::: RECORDED INFORMATION

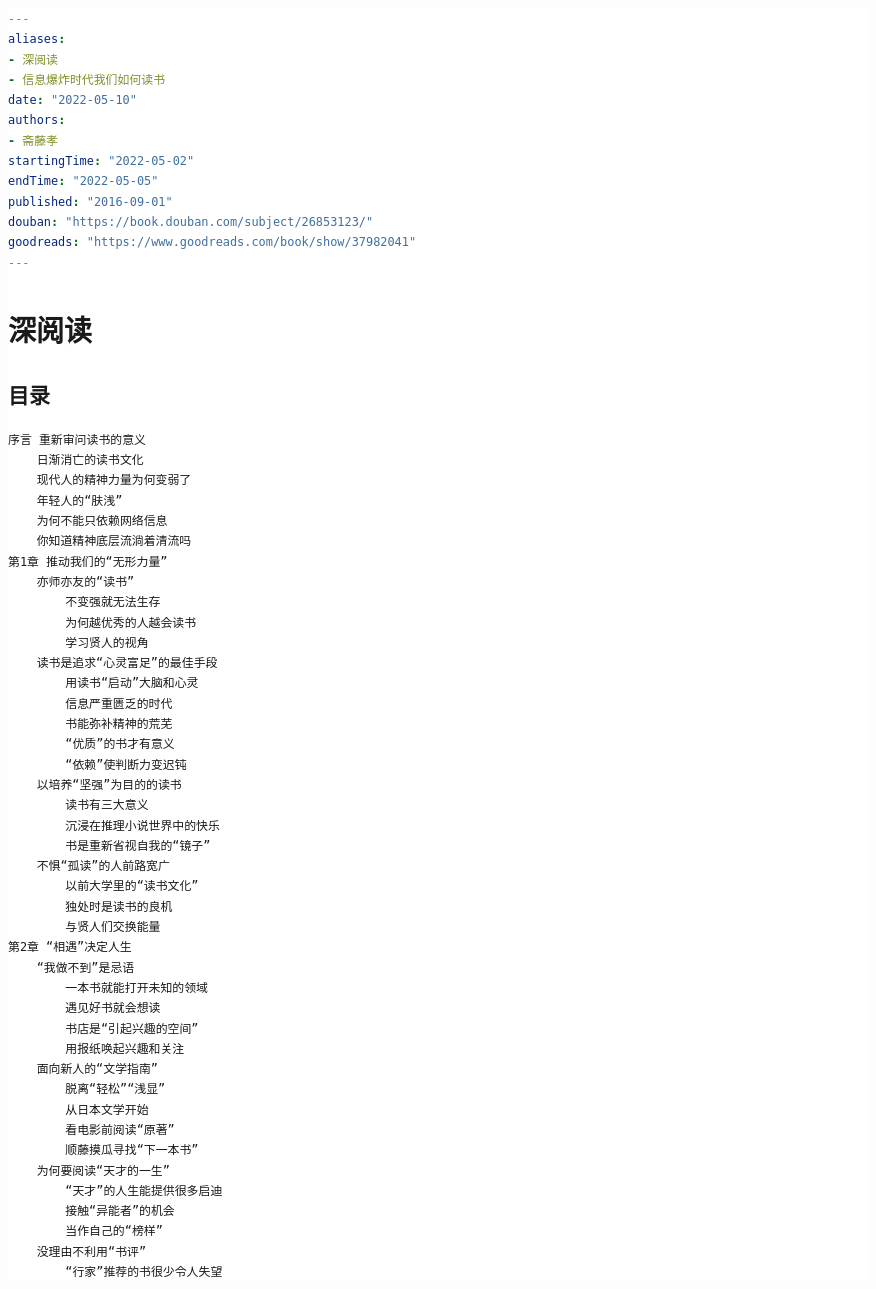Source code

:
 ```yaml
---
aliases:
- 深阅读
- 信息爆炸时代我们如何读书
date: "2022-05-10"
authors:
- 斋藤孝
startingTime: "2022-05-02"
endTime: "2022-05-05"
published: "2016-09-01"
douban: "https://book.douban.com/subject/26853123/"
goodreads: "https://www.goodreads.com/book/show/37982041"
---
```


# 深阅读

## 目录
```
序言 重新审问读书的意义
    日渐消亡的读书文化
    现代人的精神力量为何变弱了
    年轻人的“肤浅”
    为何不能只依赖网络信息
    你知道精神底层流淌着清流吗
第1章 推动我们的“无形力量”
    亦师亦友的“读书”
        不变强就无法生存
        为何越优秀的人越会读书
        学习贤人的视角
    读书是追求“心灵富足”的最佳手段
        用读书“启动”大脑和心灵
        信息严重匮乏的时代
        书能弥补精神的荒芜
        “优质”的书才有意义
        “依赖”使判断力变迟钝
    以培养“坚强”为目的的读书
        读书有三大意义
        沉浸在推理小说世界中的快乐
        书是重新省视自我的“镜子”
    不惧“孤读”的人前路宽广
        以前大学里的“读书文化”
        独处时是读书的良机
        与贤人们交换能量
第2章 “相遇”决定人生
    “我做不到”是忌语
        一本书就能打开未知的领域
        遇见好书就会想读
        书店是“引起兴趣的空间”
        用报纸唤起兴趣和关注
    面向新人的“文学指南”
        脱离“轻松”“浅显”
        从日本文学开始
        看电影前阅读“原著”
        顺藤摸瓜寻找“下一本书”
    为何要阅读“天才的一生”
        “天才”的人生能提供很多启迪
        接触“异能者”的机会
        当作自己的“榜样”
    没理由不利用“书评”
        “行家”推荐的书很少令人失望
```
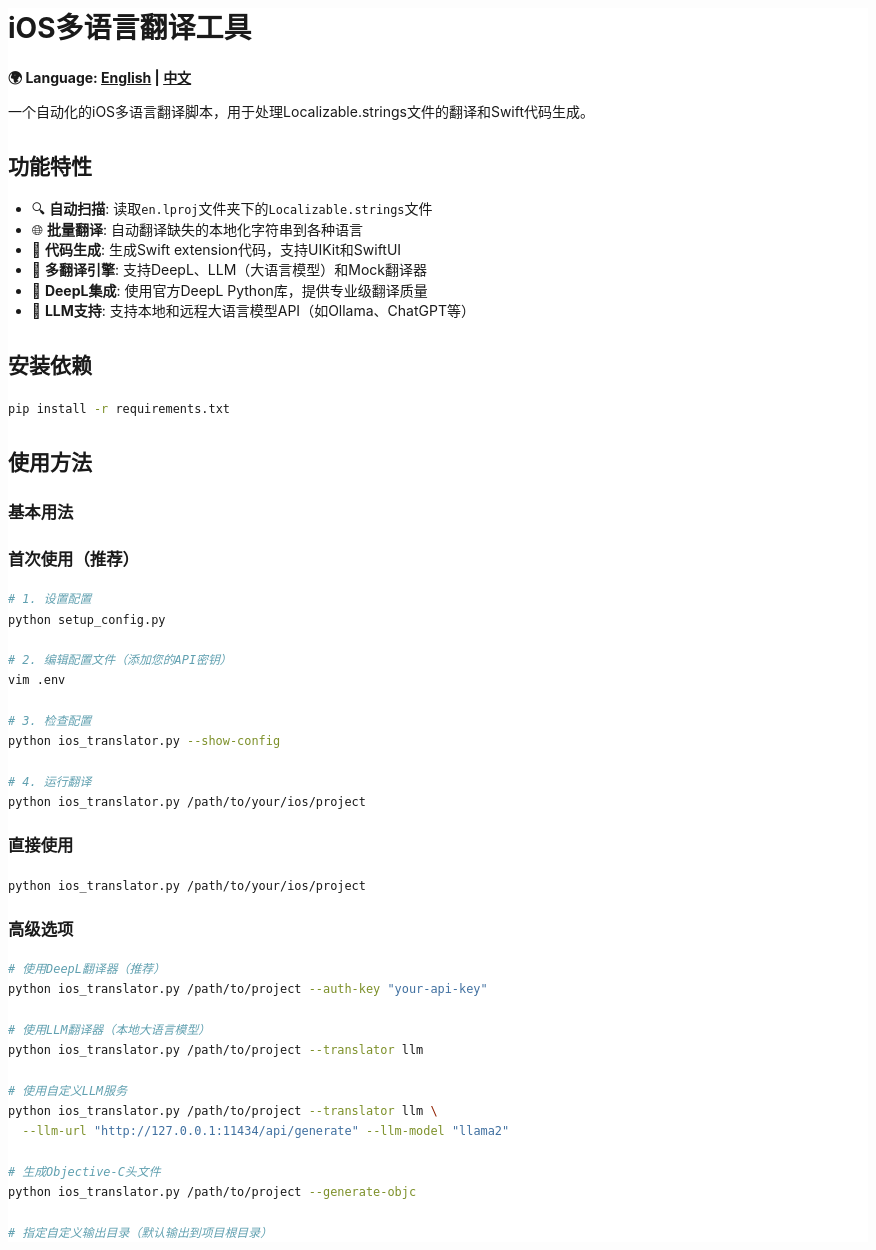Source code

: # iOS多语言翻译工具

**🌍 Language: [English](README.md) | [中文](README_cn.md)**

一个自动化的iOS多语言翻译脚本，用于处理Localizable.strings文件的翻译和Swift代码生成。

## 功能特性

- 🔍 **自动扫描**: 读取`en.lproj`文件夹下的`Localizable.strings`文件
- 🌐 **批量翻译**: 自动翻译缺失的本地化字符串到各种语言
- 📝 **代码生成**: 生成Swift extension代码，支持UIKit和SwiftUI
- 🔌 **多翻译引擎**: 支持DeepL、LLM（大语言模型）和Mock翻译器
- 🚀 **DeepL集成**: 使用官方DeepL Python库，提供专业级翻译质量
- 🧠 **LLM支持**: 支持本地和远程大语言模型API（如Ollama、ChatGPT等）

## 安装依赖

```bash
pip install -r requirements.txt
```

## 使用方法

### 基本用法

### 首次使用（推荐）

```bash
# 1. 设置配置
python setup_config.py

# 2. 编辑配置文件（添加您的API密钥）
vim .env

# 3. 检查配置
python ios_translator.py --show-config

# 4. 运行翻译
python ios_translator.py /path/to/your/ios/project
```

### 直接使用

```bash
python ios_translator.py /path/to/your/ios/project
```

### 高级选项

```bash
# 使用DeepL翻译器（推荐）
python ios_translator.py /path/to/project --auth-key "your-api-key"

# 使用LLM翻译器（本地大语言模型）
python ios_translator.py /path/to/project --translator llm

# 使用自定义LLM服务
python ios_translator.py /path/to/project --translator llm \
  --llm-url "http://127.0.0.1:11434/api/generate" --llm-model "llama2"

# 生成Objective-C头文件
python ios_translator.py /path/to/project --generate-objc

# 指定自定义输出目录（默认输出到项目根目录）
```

::::::
::: RECORDED INFORMATION

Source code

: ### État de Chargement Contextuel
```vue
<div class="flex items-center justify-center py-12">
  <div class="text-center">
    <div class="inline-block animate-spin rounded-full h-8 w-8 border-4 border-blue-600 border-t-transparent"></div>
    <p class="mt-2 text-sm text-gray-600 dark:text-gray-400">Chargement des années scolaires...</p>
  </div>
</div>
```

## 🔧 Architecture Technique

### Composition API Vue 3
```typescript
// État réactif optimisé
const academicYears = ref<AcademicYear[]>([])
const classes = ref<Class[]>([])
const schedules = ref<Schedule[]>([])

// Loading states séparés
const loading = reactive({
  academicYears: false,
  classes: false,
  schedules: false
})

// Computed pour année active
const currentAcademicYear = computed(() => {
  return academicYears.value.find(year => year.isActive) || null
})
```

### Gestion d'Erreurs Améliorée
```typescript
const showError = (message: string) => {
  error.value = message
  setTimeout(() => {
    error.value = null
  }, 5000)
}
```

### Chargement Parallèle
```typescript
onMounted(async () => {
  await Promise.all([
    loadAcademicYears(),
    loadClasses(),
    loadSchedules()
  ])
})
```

::::::
::: RECORDED INFORMATION

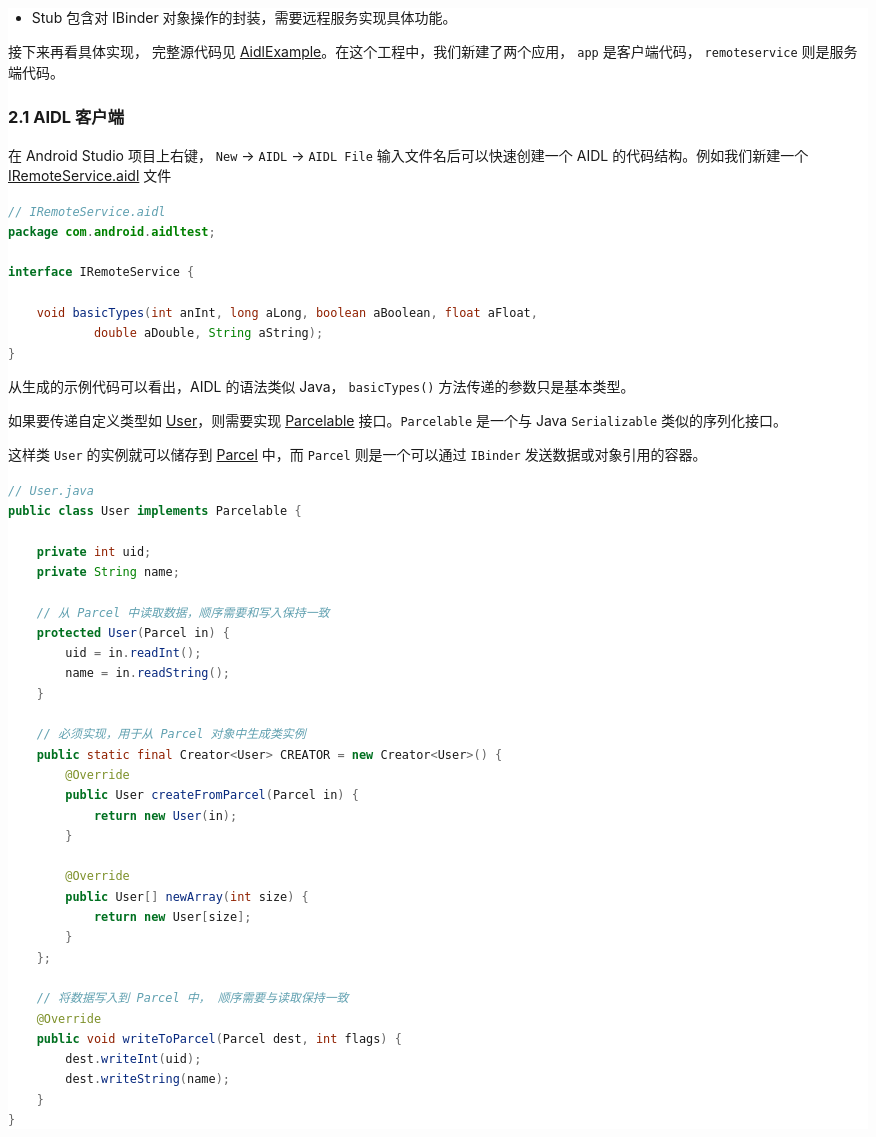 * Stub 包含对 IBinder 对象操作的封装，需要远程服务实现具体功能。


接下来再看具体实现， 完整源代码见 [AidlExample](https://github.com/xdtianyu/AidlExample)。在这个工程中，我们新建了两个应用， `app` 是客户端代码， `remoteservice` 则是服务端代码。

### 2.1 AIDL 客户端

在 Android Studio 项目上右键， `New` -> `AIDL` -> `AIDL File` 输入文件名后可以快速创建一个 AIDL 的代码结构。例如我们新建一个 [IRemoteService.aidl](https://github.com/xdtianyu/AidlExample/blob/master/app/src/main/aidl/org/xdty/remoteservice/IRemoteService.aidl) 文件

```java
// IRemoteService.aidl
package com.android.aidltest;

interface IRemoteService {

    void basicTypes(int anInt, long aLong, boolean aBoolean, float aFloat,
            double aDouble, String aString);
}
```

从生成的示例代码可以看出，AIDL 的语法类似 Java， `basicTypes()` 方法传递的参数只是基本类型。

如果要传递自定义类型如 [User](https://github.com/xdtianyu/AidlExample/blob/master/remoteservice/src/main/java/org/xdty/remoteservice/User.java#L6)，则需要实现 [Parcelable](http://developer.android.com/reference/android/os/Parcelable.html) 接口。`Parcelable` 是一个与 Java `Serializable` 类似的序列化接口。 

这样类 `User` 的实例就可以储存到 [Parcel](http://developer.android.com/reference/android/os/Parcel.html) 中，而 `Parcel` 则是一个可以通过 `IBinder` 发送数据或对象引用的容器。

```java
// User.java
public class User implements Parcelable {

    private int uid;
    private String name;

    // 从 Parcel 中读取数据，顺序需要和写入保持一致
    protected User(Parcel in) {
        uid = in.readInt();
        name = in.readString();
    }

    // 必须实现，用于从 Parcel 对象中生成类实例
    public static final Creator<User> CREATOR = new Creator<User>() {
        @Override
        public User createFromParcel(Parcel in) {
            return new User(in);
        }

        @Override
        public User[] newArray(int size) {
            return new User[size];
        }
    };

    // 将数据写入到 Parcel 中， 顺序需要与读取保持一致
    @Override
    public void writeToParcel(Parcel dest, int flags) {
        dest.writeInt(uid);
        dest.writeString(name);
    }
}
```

::::::

__THE PROBLEM__
Gather all lines from the records above in which "xdty" appears.

__TASK RESPONSE__
在 Android Studio 项目上右键， `New` -> `AIDL` -> `AIDL File` 输入文件名后可以快速创建一个 AIDL 的代码结构。例如我们新建一个 [IRemoteService.aidl](https://github.com/xdtianyu/AidlExample/blob/master/app/src/main/aidl/org/xdty/remoteservice/IRemoteService.aidl) 文件
如果要传递自定义类型如 [User](https://github.com/xdtianyu/AidlExample/blob/master/remoteservice/src/main/java/org/xdty/remoteservice/User.java#L6)，则需要实现 [Parcelable](http://developer.android.com/reference/android/os/Parcelable.html) 接口。`Parcelable` 是一个与 Java `Serializable` 类似的序列化接口。 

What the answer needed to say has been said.